What this task involves
Arrange the lines of the data below as a JSON list of strings, one string per line. Begin at the start of the data, stop after the line that contains "part at (64, 332)", skip blank lines, and leave the pictures out.

— START —

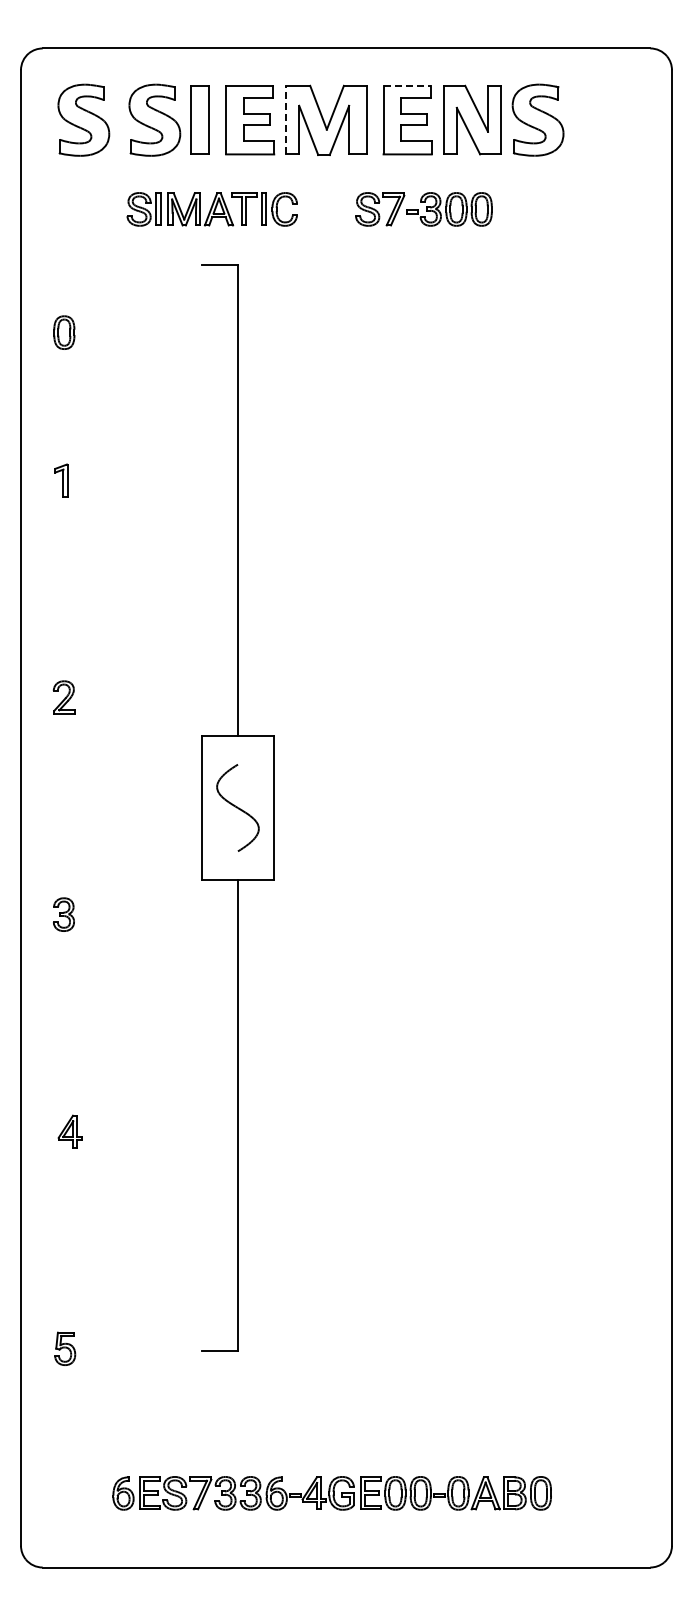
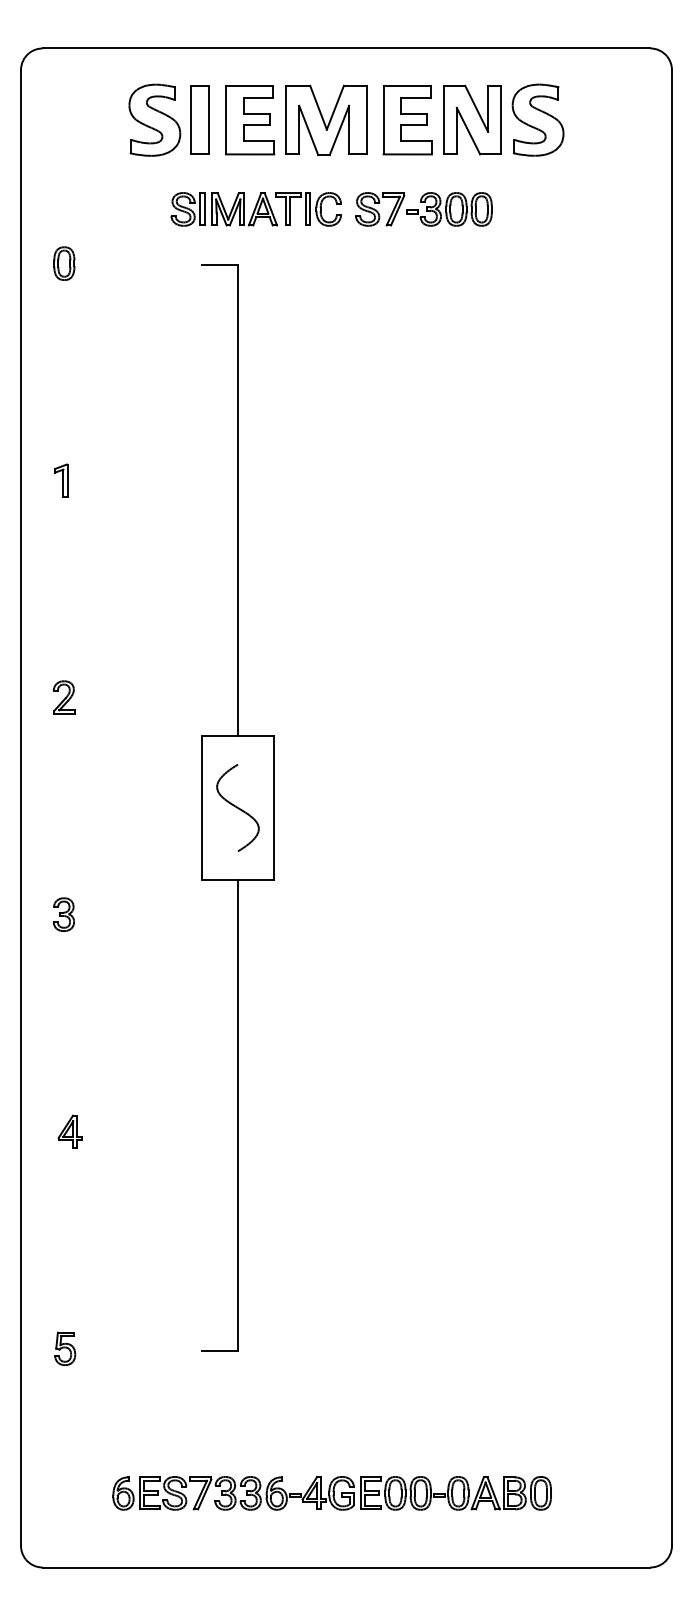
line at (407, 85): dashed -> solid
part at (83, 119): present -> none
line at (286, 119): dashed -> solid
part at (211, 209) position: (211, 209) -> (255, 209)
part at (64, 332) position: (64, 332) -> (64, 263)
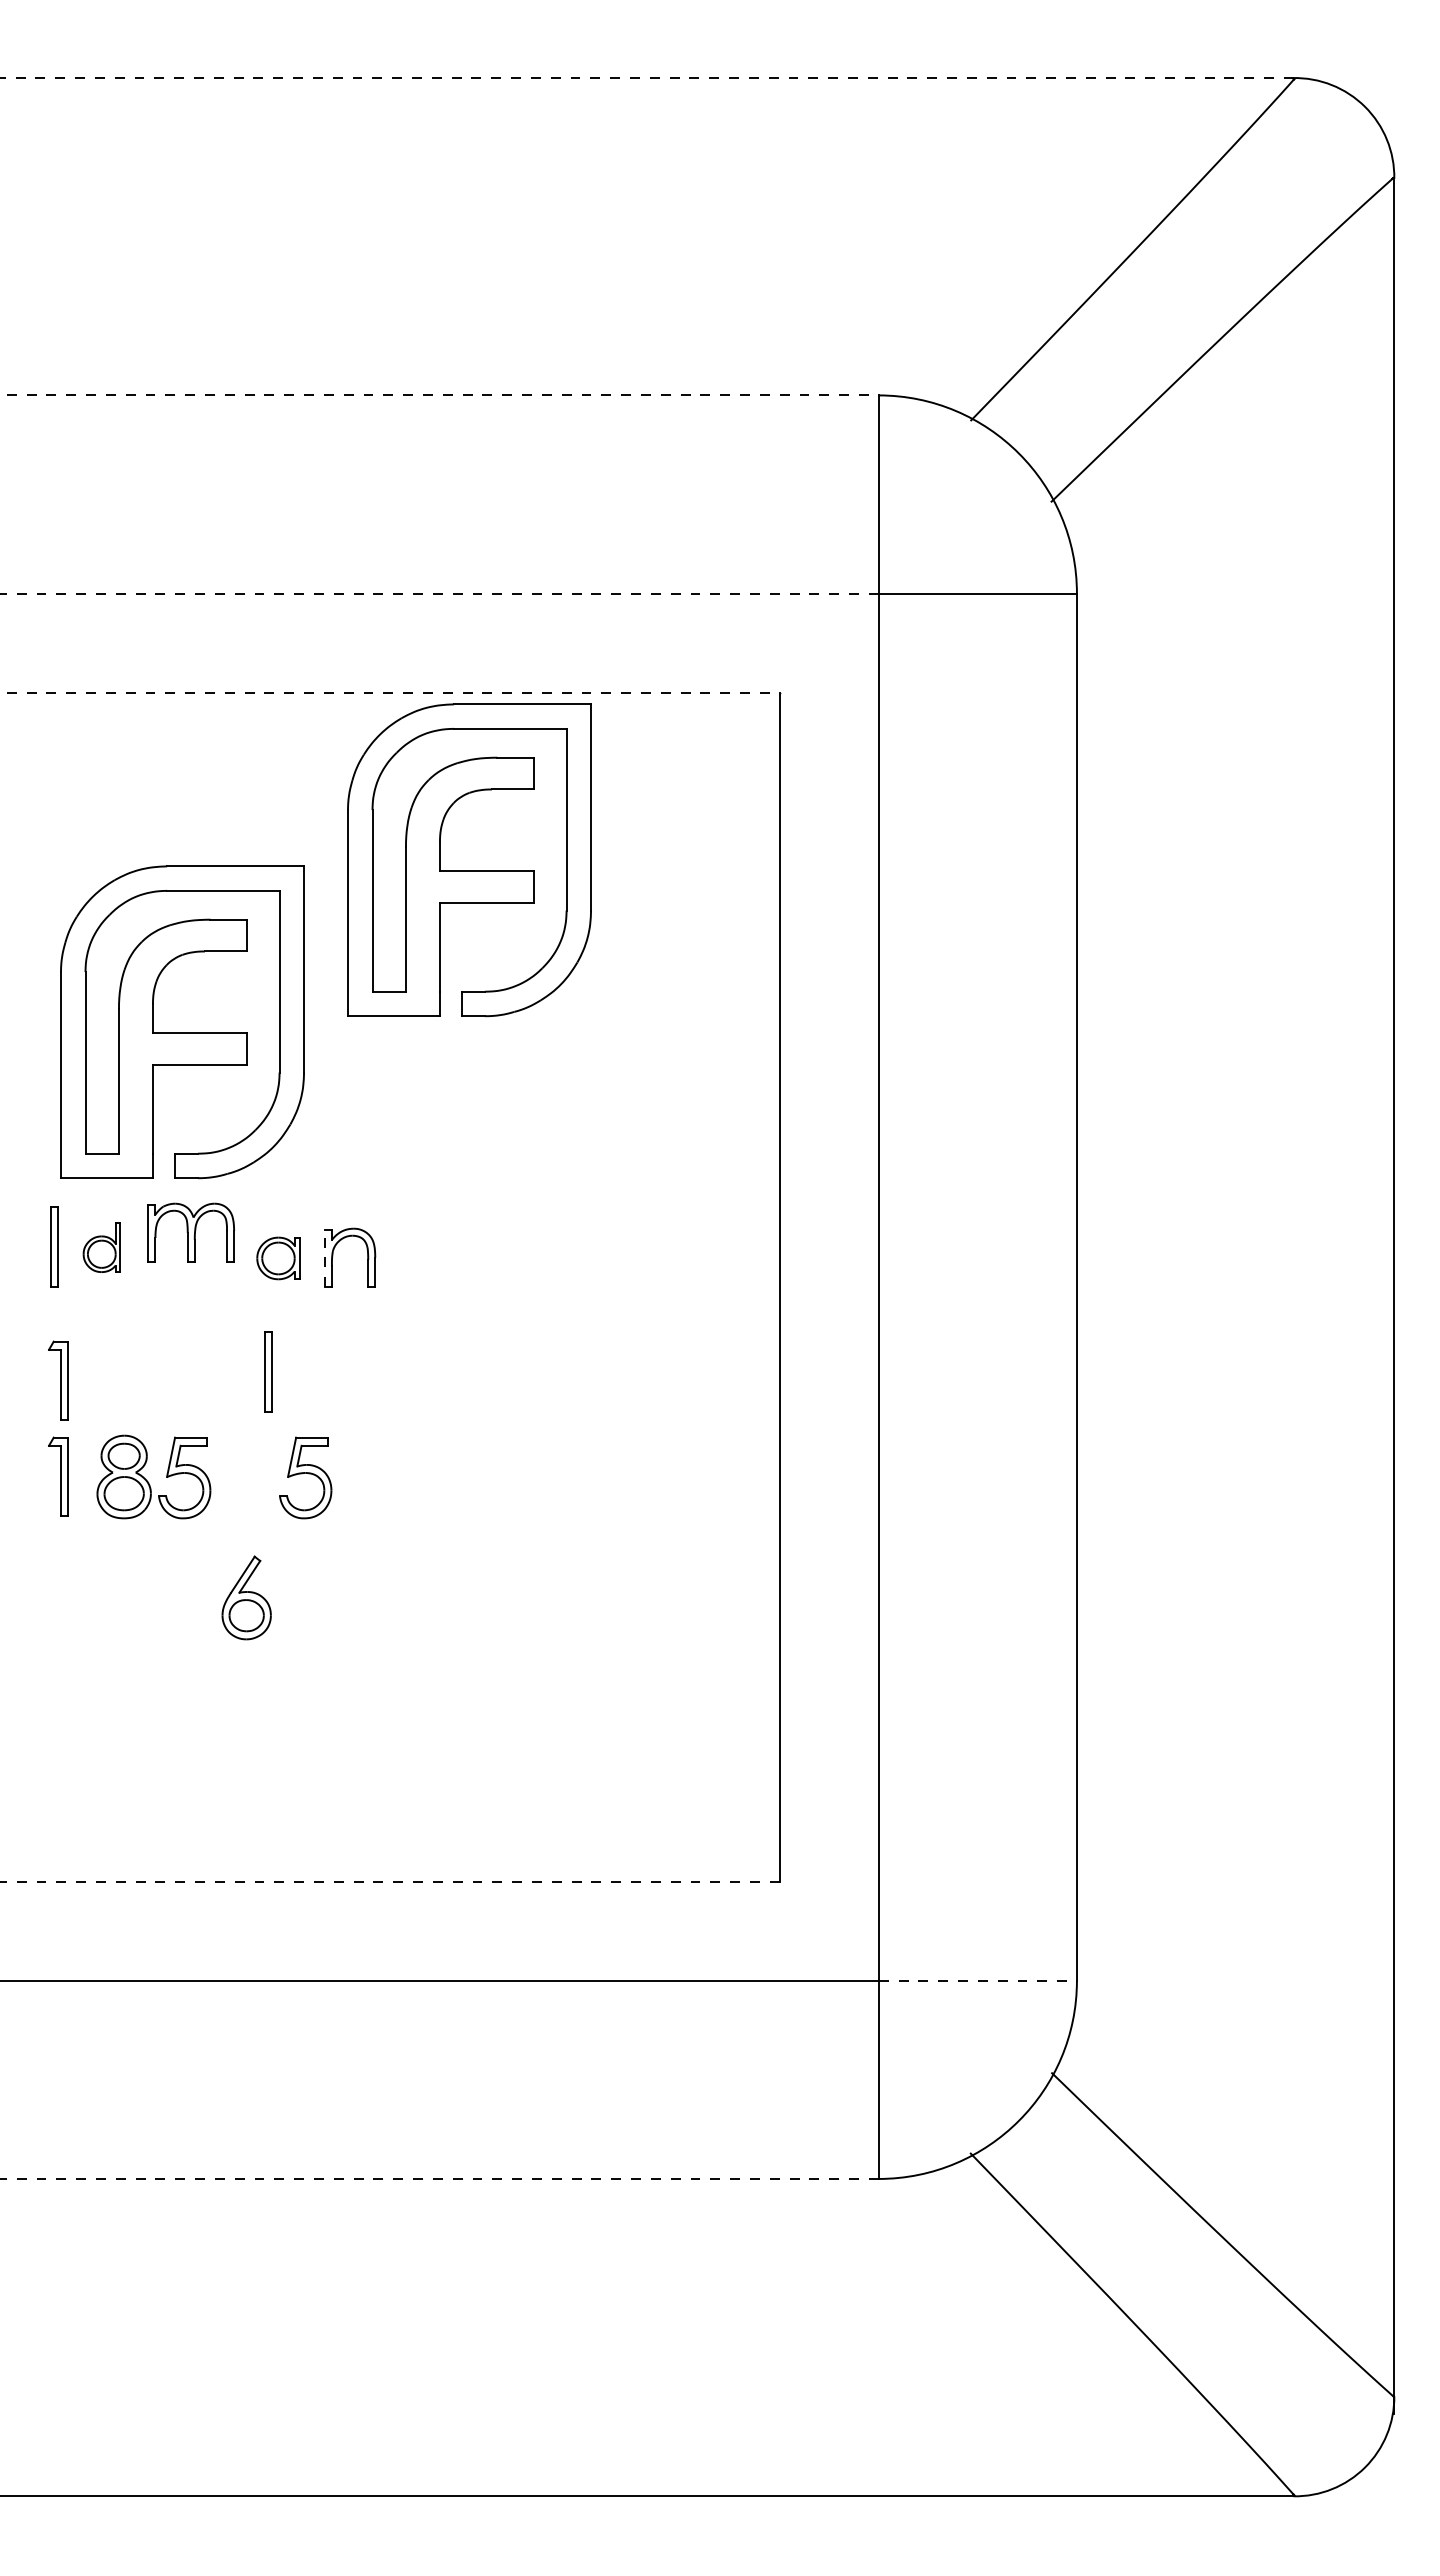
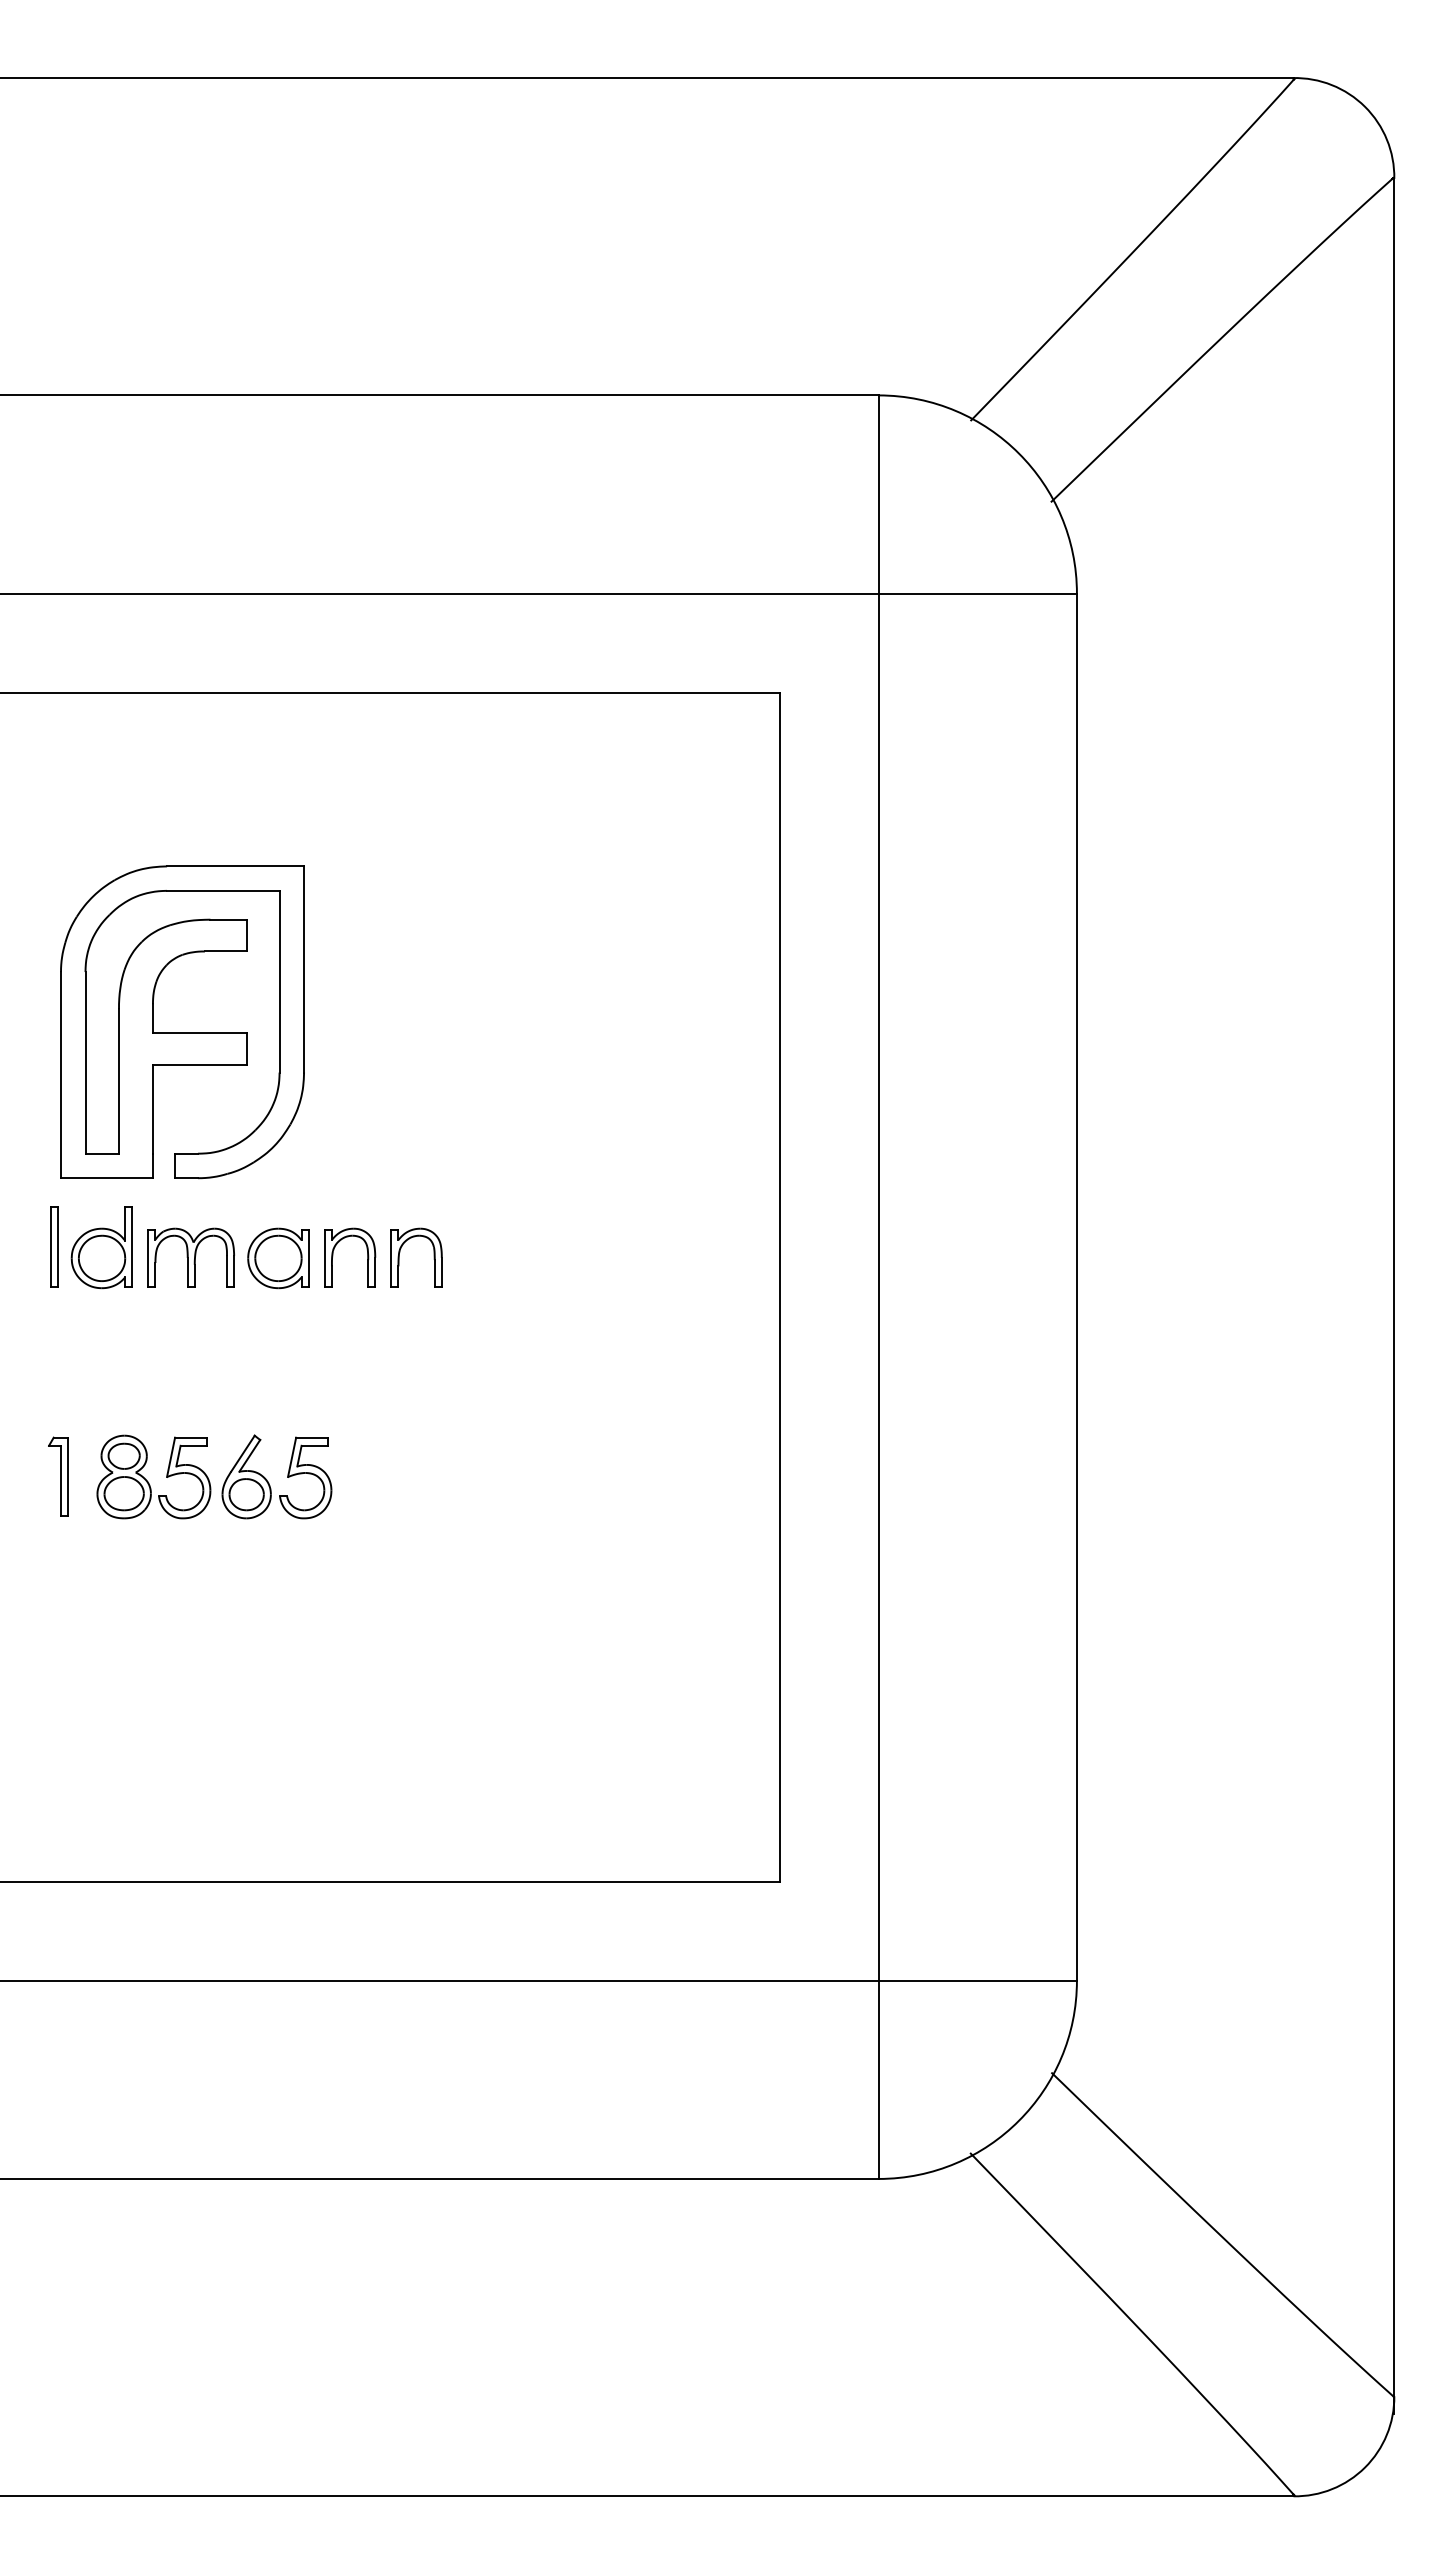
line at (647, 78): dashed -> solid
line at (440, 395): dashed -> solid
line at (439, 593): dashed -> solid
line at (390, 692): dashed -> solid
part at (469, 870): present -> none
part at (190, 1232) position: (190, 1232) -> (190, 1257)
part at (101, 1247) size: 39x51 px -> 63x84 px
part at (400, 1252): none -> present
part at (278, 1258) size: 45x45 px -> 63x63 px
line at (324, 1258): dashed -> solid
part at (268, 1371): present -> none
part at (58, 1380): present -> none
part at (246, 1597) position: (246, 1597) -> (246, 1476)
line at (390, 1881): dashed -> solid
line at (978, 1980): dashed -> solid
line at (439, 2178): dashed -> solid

— END —

Expected answer
[
  "line at (407, 85): dashed -> solid",
  "part at (83, 119): present -> none",
  "line at (286, 119): dashed -> solid",
  "part at (211, 209) position: (211, 209) -> (255, 209)",
  "part at (64, 332) position: (64, 332) -> (64, 263)"
]